_TEKS BACAAN:_
Para pembeli itu saling dorong untuk mendapatkan kaleng susu paling banyak. Membuat troli berjatuhan dan sejumlah kaleng berjatuhan ke lantai. Sementara para pegawai supermarket atau mall itu menyingkir karena melihat gelagat  "bar-bar" para pembeli.

Di sisi lain akhir-akhir ini orang tua saya juga sering mengingatkan anaknya di rantau untuk rajin meminum Susu Beruang. Katanya jangan lupa sediakan stok Susu Beruang.

Saya sangat menghargai saran itu. Kepeduliaan orang tua tidak pernah salah bagi saya. Namun, sampai detik ini saya tak punya satu kaleng pun Susu Beruang.

Bukan meremehkan khasiat susu tersebut. Saya hanya terlanjur punya selera lain. Saya lebih suka susu merek lain yang lebih ekonomis. Itu pun tidak setiap hari saya meminumnya.

Oleh karena itu, saran untuk menyediakan stok Susu Beruang belum bisa saya ikuti. Apalagi jika harus berebutan seperti orang-orang di video tersebut.

Saya pun teringat lagi tahun lalu supermarket langganan saya yang tak jauh dari kampus UGM membatasi pembelian Susu Beruang. Setiap pembeli hanya diperbolehkan mengambil maksimal 2 kaleng saja.

_BAGIAN DATA:_
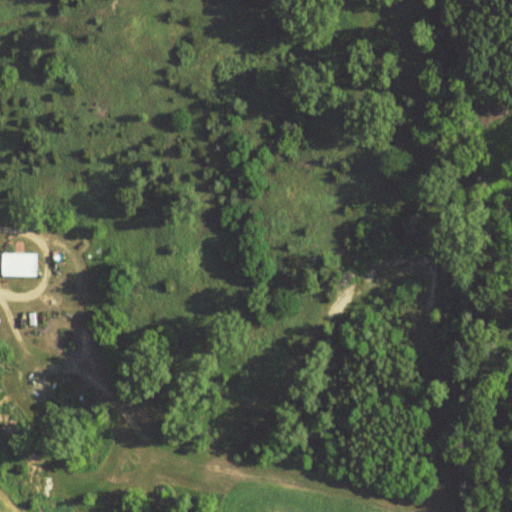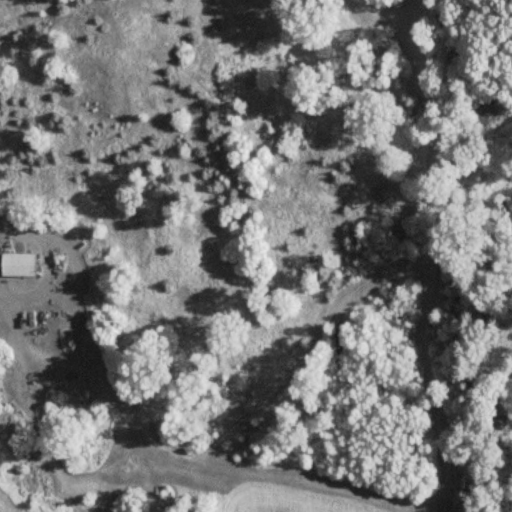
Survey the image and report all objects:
building: (20, 265)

_TUGAS ANDA:_
1. Bisakah Anda menuliskan ulang bagian teks bacaan mulai dari "Para pembeli itu" sampai "hari saya meminumnya."?
2. Kalimat mana saja dalam teks bacaan yang memuat frasa "Susu Beruang"? Sebutkan semuanya.

_JAWABAN TUGAS:_
1.
Para pembeli itu saling dorong untuk mendapatkan kaleng susu paling banyak. Membuat troli berjatuhan dan sejumlah kaleng berjatuhan ke lantai. Sementara para pegawai supermarket atau mall itu menyingkir karena melihat gelagat  "bar-bar" para pembeli.

Di sisi lain akhir-akhir ini orang tua saya juga sering mengingatkan anaknya di rantau untuk rajin meminum Susu Beruang. Katanya jangan lupa sediakan stok Susu Beruang.

Saya sangat menghargai saran itu. Kepeduliaan orang tua tidak pernah salah bagi saya. Namun, sampai detik ini saya tak punya satu kaleng pun Susu Beruang.

Bukan meremehkan khasiat susu tersebut. Saya hanya terlanjur punya selera lain. Saya lebih suka susu merek lain yang lebih ekonomis. Itu pun tidak setiap hari saya meminumnya.

2.
1. Di sisi lain akhir-akhir ini orang tua saya juga sering mengingatkan anaknya di rantau untuk rajin meminum Susu Beruang.
2. Katanya jangan lupa sediakan stok Susu Beruang.
3. Namun, sampai detik ini saya tak punya satu kaleng pun Susu Beruang.
4. Oleh karena itu, saran untuk menyediakan stok Susu Beruang belum bisa saya ikuti.
5. Saya pun teringat lagi tahun lalu supermarket langganan saya yang tak jauh dari kampus UGM membatasi pembelian Susu Beruang.